Unless _you _specifically specified the location of that tie ring...should not be a issue.

My trailer (semi-stock) has factory installed "tie rings". They are placed at about the roof/wall line in the trailer. My trailer is 7'+ in height...
Placed in a area that the horse has the least chance of injury occurring to them based upon the model you chose. Mine don't "stick-out" but lie flat and no sharp, rough or pointy edges.
My horse{s} range in height from 15.1 to 16.2 hands and those rings are no where in the vicinity to causing injury.
Now...if your horse does acrobatics while hauling or such anything is possible, but for the average shipped horse you should be fine.

Congratulations on your trailer purchase!!
:wink:


----------



## Chasin Ponies (Dec 25, 2013)

Just about all of the horse trailers I've hauled have had the tie rings up very high, almost to the roof.
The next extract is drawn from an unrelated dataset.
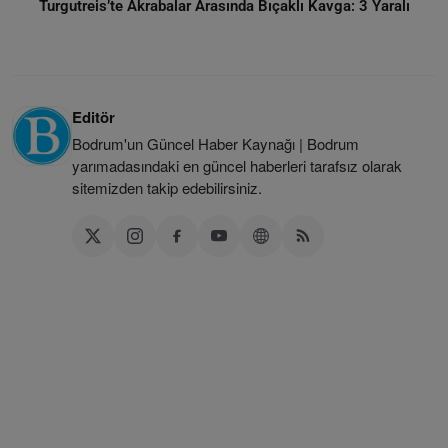
Turgutreis’te Akrabalar Arasında Bıçaklı Kavga: 3 Yaralı
Editör
Bodrum'un Güncel Haber Kaynağı | Bodrum
yarımadasındaki en güncel haberleri tarafsız olarak
sitemizden takip edebilirsiniz.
So high that we short people can have problems reaching them!

I believe that's pretty much the standard location for the rings and up that high it's almost impossible for a horse to bump into them. Check with Featherlite to see where the rings will be located-I'm pretty sure you will have no problems.
Have fun with your new trailer!!


----------



## CMAgro14 (Jul 21, 2014)

Thanks for the replies!

I ended up digging deeper into the location of the tie rings and requested that they be mounted higher. They were originally to be mounted about midlevel in the trailer, but I had the factory change the design to mount them high above the air spaces.

Thanks again, really looking forward to having my new trailer in September. Can't come fast enough.


----------